The Week 22 guide for the Online Retreat in Everyday Life is here.

As I have been journeying through this online retreat, I find myself touched by its relevance to my everyday life. This should come as no surprise to me; I’ve done this retreat before. However, it DOES surprise me…and maybe that’s how it is when you stop and find Jesus HERE, right beside you.

“You see us, not as a crowd, but as individuals, each struggling to be freer people, poor in spirit and wanting something more — wanting to be closer to you. And you give us the answer to that desire. You offer us yourself, your friendship, and ask us to join in your life of serving the poor — others like ourselves.”

Jesus knows me. Oh, I’ve heard that before, but I rarely appreciate what it implies. He created me, and of all the people who know me, he knows me BEST. That doesn’t just mean that he knows my favorite color, appreciates my obsession with lists, smiles at the amount of chocolate and coffee I would like to consume. Jesus knowing me isn’t just a cute phrase that I can sing during Mass and walk away from later.

It’s a fact that changes my life, once I embrace it. It’s a reality that can affect everything I do, everything I am, everything I represent, if I let it.

Jesus knows me, and in knowing me, he loves me.

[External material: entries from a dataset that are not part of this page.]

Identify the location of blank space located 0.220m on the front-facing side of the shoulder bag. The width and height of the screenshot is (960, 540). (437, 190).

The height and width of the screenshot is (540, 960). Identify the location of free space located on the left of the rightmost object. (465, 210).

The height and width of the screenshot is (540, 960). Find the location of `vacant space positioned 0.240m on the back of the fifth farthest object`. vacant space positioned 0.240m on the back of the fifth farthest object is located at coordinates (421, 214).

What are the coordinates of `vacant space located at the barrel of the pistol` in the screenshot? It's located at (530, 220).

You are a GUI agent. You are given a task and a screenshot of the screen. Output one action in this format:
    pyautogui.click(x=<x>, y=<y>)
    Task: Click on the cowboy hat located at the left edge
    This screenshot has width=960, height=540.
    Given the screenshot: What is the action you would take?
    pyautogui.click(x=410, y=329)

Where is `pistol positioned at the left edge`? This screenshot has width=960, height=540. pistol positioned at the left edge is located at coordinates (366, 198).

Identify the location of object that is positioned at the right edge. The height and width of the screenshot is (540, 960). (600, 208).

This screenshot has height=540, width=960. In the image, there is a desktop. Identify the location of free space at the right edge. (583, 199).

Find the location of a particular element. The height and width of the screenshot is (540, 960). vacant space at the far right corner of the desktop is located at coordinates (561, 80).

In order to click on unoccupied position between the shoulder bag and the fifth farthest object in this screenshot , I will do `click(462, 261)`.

“I love what you say about being merciful, helping those who grieve and being a peacemaker. Yes, I will do that with and for you. Then you ask me to be humble and I want to balk at that. Humble? Poor of spirit? And yet I know so well that when I am capable and self-sufficient and independent, I don’t turn to you, my loving friend, for help. Now I want something different — to turn to you more, always, for help and support and friendship. Teach me to be humble. Show me what it means to be poor of spirit. I don’t always know how to change the way I live to become more poor, but that is my desire now. Please show me how to be humble. Give me the grace to want to be humble. Let me bring all the ways I resist being poor and humble to you. I know only that this is the way to be closer to you and your love.”

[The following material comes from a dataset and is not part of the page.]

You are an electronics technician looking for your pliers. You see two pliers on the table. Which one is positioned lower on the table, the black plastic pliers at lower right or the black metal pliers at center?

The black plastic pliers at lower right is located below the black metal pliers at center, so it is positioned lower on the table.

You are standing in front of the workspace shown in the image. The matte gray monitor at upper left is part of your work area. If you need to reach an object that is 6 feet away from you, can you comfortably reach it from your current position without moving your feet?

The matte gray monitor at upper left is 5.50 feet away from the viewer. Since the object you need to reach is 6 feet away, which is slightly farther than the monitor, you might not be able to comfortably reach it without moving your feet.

When I am humble, when I let go of my own desire to control my life, then I can start to understand what Jesus’ love means for me. When I open myself, make myself most vulnerable, trust with my eyes closed and my defenses down, it is then that I can start to see what it means to be known by Jesus.

Humility isn’t easy for me. It is a battle I fight every single day. Pride and independence were prized traits of mine in the past. They became a habit, a way of being, a lifestyle. Letting go of the allure they offer is hard. It takes work and discipline.

But I’m not doing it alone. Right beside me, holding my hand, patting my back, stroking my temple, is my friend Jesus. He knows. He understands. And he loves.